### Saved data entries
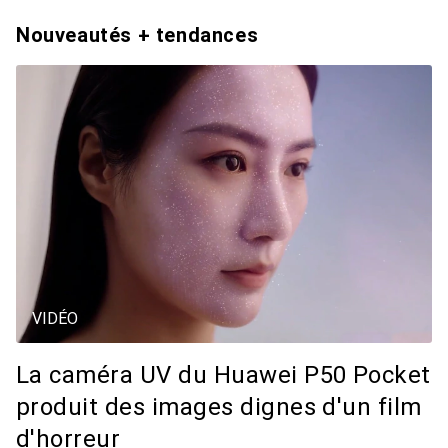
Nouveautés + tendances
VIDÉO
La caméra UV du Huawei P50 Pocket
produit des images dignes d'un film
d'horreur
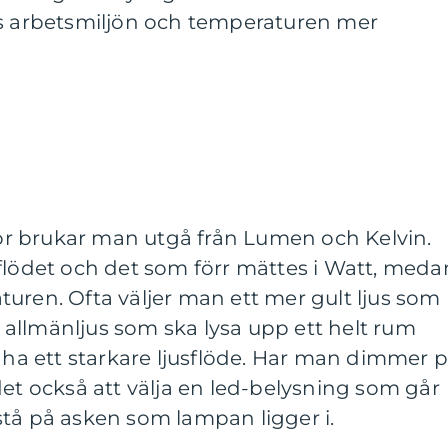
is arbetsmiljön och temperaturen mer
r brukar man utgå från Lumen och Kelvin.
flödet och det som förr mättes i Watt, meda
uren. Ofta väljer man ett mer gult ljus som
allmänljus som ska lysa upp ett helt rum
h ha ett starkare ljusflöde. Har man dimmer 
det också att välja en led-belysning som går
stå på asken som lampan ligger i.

---

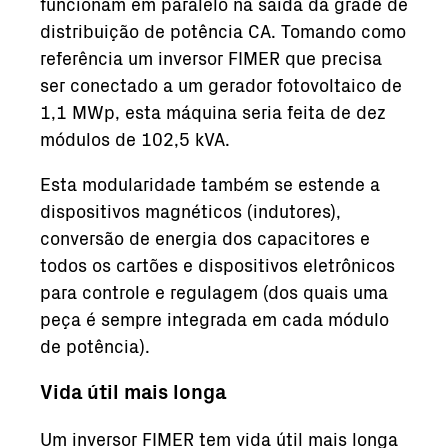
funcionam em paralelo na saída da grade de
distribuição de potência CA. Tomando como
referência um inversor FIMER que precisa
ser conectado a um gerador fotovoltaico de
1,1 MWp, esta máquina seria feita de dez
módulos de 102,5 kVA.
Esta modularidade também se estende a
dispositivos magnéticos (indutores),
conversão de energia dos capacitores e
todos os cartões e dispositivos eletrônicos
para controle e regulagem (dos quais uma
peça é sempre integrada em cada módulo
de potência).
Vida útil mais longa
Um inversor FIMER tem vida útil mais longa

---

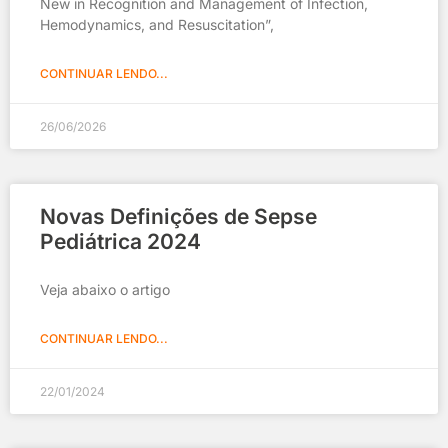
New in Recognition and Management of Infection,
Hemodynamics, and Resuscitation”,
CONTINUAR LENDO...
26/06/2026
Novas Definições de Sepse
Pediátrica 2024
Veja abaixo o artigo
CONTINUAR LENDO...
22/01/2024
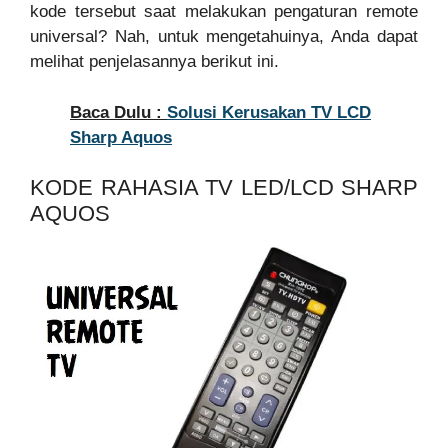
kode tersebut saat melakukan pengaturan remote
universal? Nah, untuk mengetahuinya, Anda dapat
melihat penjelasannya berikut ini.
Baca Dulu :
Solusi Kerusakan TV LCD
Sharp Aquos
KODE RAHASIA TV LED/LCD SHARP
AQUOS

### AIM OF THE TASK
Print exactly the lines above from the one with "funcionam em paralelo na saída da grade de" to the one with "todos os cartões e dispositivos eletrônicos", including both.

### RESPONSE AREA
funcionam em paralelo na saída da grade de
distribuição de potência CA. Tomando como
referência um inversor FIMER que precisa
ser conectado a um gerador fotovoltaico de
1,1 MWp, esta máquina seria feita de dez
módulos de 102,5 kVA.
Esta modularidade também se estende a
dispositivos magnéticos (indutores),
conversão de energia dos capacitores e
todos os cartões e dispositivos eletrônicos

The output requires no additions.